Kelebihan dan kekurangan
Kita memang tidak perlu khawatir berlebihan dengan perkembangan pesat wisata virtual meskipun tetap harus diantisipasi dengan baik oleh pelaku industri di dalam negeri. Di samping kelebihannya yang cukup besar, sisi kekurangan wisata virtual dipercaya juga menjadi faktor bahwa cara baru ini tidak akan menggantikan cita rasa tur fisik dikaitkan dengan kodrat manusia sebagai makluk sosial.
Wisata virtual sudah pasti berdampak positif bagi lingkungan lantaran mengurangi dampak buruk akibat emisi CO2 karena orang-orang tidak perlu naik pesawat atau kendaraan bermotor untuk mencapai tujuan wisata.
Pengalaman virtual yang ditawarkan juga menyediakan kebebasan dan fleksibilitas lebih dibanding tur fisik. Anda bisa pergi ke Afrika menikmati wisata safari alam dalam “sekejap” tanpa harus beranjak dari sofa dengan tetap mengenakan piyama.

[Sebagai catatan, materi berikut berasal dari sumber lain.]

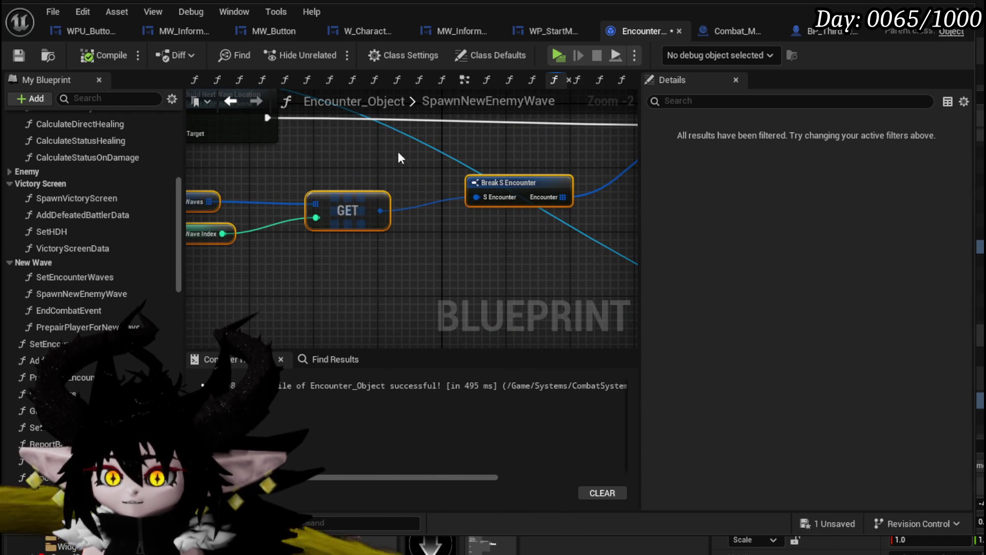
left_click_drag(400, 156, 511, 212)
key("ctrl+s")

Kemudian, selain berbiaya murah, wisata virtual juga diyakini banyak kalangan bakal menjadi stimulus tur fisik. Jadi, tidak akan serta merta “mematikan” wisata fisik tapi justru akan mendorong orang mengunjungi tempat tertentu setelah mereka menjelajahinya melalui pengalaman virtual.